Wednesday, 19 September 2012

Research: ApoE a different story today

Epidemiological studies have evaluated the association between Apolipoprotein E (ApoE) gene polymorphism and multiple sclerosis (MS) risk. However, the results remain conflicting. Therefore, in order to derive a more precise association of ApoE gene polymorphism with MS risk, we performed this meta-analysis. Systematic searches of electronic databases PubMed, Embase and Web of Science, as well as hand searching of the references of identified articles were performed. Twenty studies were identified, covering a total of 4,080 MS cases and 2,897 controls. The results showed evidence for significant association between ApoE ε2 mutation and MS risk (for ε2/ε4 versus ε3/ε3: OR=1.74, 95% CI=1.12-2.71, p=0.01; for ε2 allele versus ε3 allele: OR=1.16, 95% CI=1.01-1.35, p=0.04). In the subgroup analysis by ethnicity, the similar results were obtained among Europeans(for ε2/ε4 versus ε3/ε3: OR=1.81, 95% CI=1.14-2.87, p=0.01; for ε2 allele versus ε3 allele: OR=1.19, 95% CI=1.02-1.38, p=0.03). After excluding the outlier studies by observing Galbraith plot, marginal association was found between ApoE ε3/ε4 genotype and the protective factor for MS (for ε3/ε4 versus ε3/ε3: OR=0.86, 95% CI=0.75-0.99, p=0.04). In summary, the present meta-analysis provides evidence that ApoE ε2 mutation is associated with MS risk. In addition, ApoE ε3/ε4 genotype appears to be a protective factor for MS.
This study looks at other studies and suggests based on analysis of 5,000 MSers that there is an associated of Apolipoprotein E based on 20 small studies and suggests that the epsilon 2 variant is associated with MS risk and the epsilon3,epsilon 4 variants may be a protective factor. Now shoot back to a day ago and study of ApoE in over 20,000 MSers and found nothing.  So is it not surprising that MSers are confused by all this genetics stuff. I get confused too.

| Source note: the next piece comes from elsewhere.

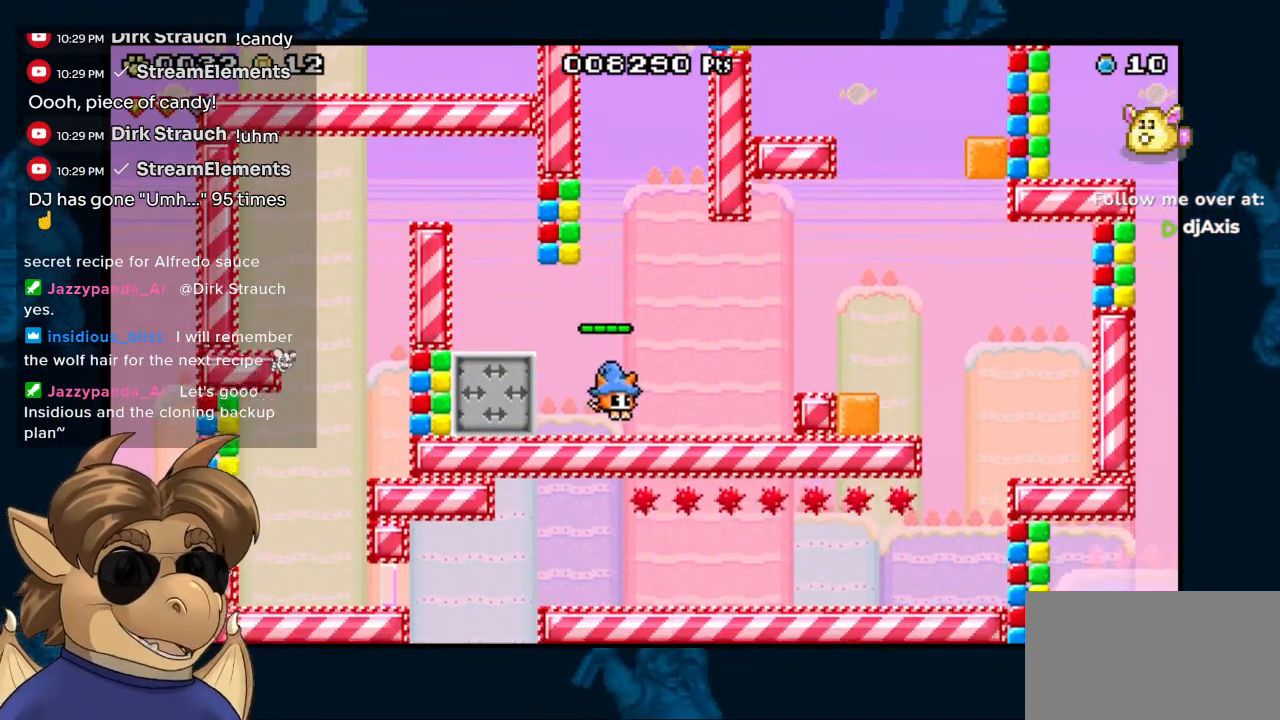
{"dt_ms": 500, "buttons": ["B", "DPAD_RIGHT"], "left_stick": "center", "right_stick": "center", "events": [[217, "B", "down"]]}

Well what do we believe? I think the single study rather than trying to cobble 5 studies is the better way to go and even in this study the odds ratio of risk of having an APO E variant is small is only 1.16 so the risk is small. (Odds ratio of 1 is no risk and 2 twice as likely). However even if the genetics does not find an association, it does not say that Apo E is not involved in the MS process. It could be critical but is not a variant in part of the disease pathway. For example one chain of the HLA-DR molecule is largely invariant and so every body has it, but when it combines with a certain beta chain it increase the risk to MS. However without HLA-DR there would not be the same immune response. Likewise genetic variants may have no influence on biological activity of the protein


  1. How does it matter to MSers which conclusions are correct? Why should we bother about these studies?

  2. If there is a variant that is linked to susceptibility then you have reason to believe that the protein is involved in the disease process. This then gives you an idea about inhibiting or augementing certain pathways that can be treatment avenues.